### EXERCISE
Every line below needs to be printed again exactly, without any of its pictures.

### PROVIDED RECORDS
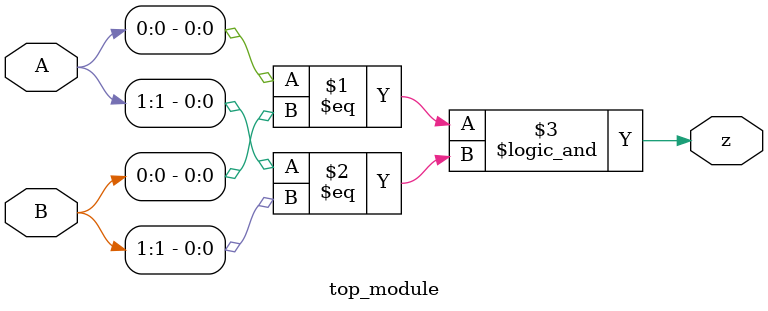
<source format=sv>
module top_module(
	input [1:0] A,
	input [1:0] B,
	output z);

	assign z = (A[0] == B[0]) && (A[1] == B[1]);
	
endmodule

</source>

### SOLUTION FOR THIS EXERCISE
<source format=sv>
module top_module(
	input [1:0] A,
	input [1:0] B,
	output z);

	assign z = (A[0] == B[0]) && (A[1] == B[1]);
	
endmodule

</source>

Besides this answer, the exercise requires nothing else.